**EXERCISE**
Can you rewrite all of the records below with every "bars" changed to "columns", everything else left as it is and the pictures left out?

**GIVEN ENTRIES**
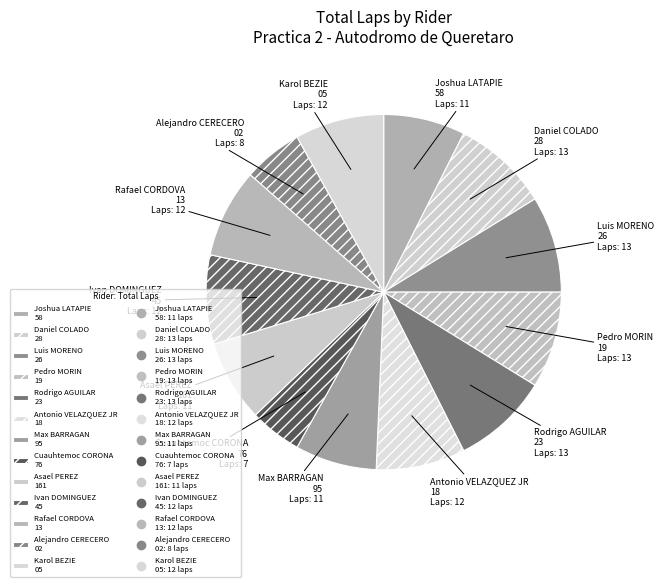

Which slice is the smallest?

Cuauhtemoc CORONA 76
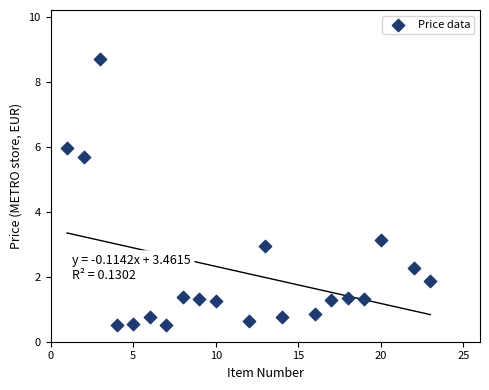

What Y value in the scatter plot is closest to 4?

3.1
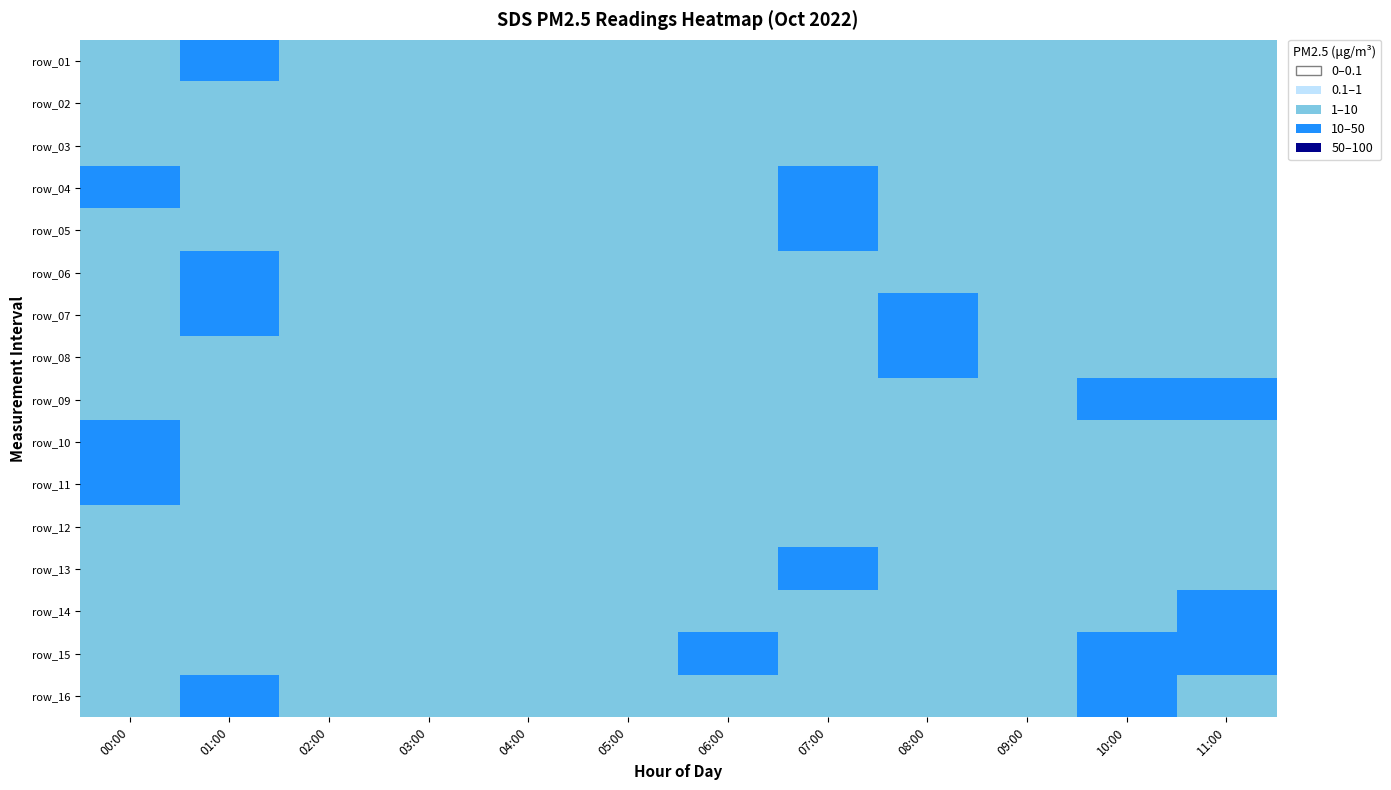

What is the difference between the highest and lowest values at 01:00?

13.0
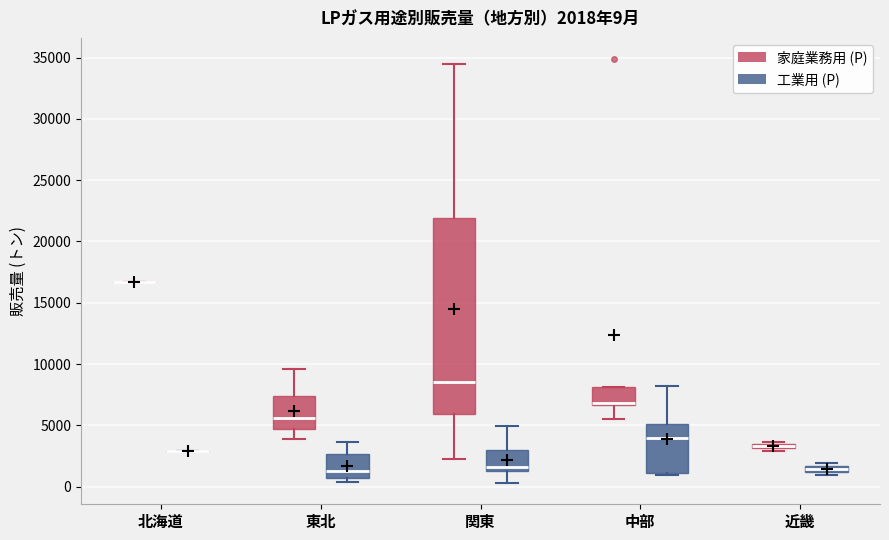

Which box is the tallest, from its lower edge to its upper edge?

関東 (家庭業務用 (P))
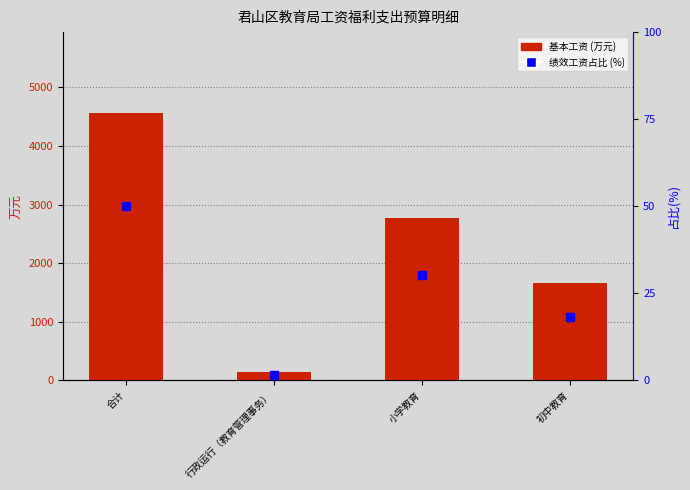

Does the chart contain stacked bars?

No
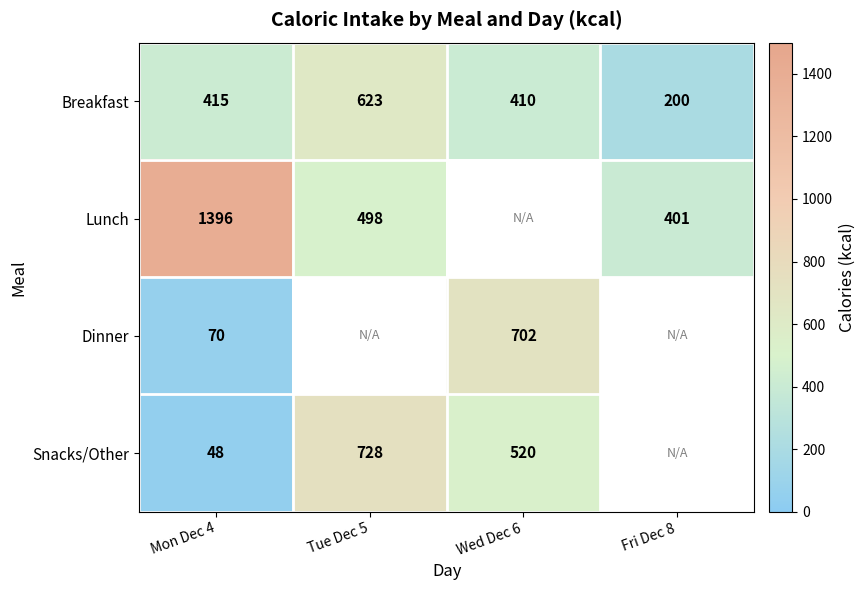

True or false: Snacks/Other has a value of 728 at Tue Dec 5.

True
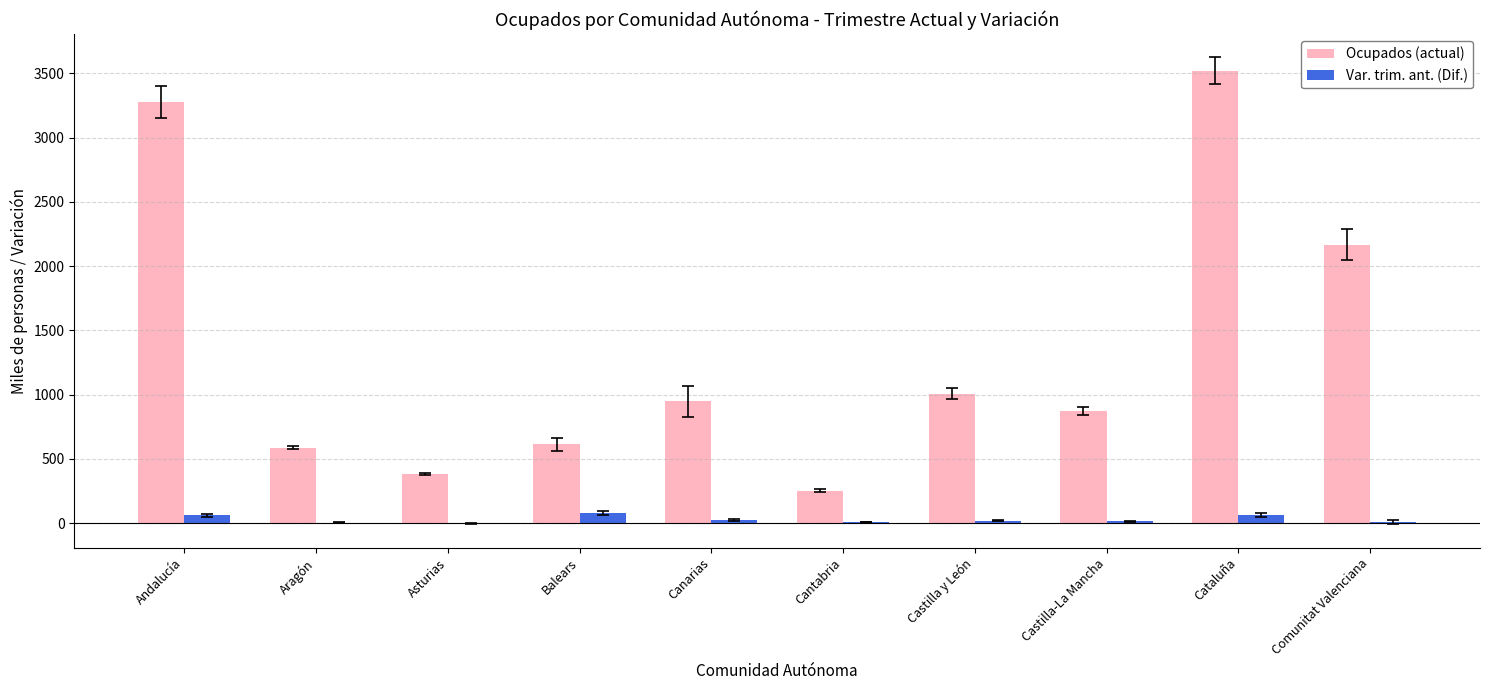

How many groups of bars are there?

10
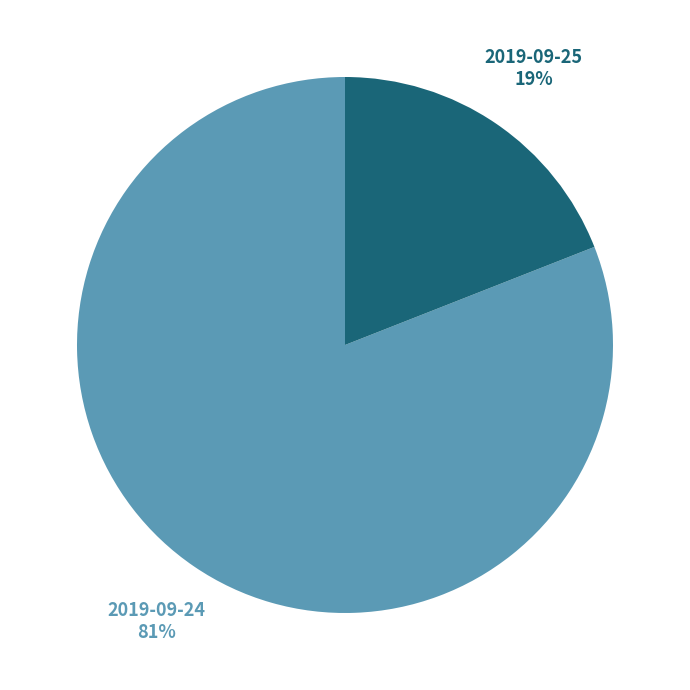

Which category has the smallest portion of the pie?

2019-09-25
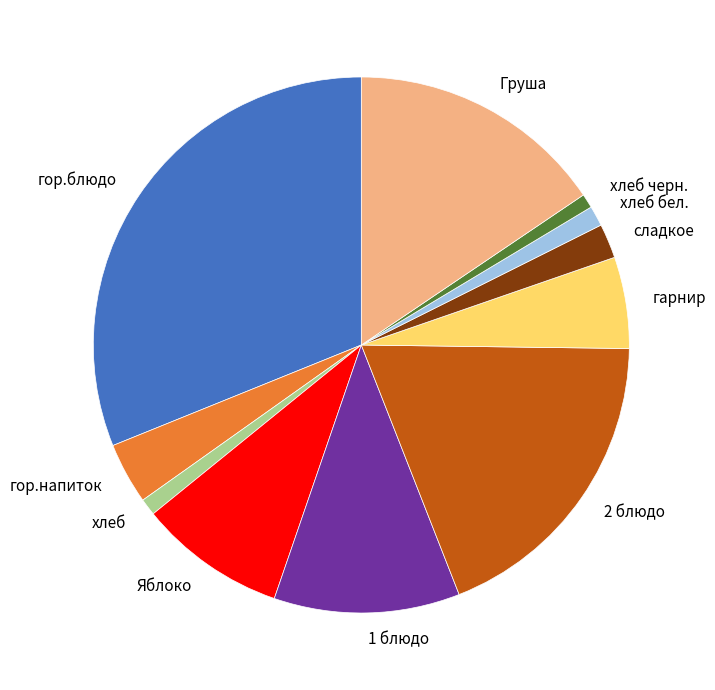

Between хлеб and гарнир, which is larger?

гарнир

**ANSWER BELOW**
Which slice is the smallest?

Cuauhtemoc CORONA 76

What Y value in the scatter plot is closest to 4?

3.1

What is the difference between the highest and lowest values at 01:00?

13.0

Which box is the tallest, from its lower edge to its upper edge?

関東 (家庭業務用 (P))

Does the chart contain stacked columns?

No

True or false: Snacks/Other has a value of 728 at Tue Dec 5.

True

How many groups of columns are there?

10

Which category has the smallest portion of the pie?

2019-09-25

Between хлеб and гарнир, which is larger?

гарнир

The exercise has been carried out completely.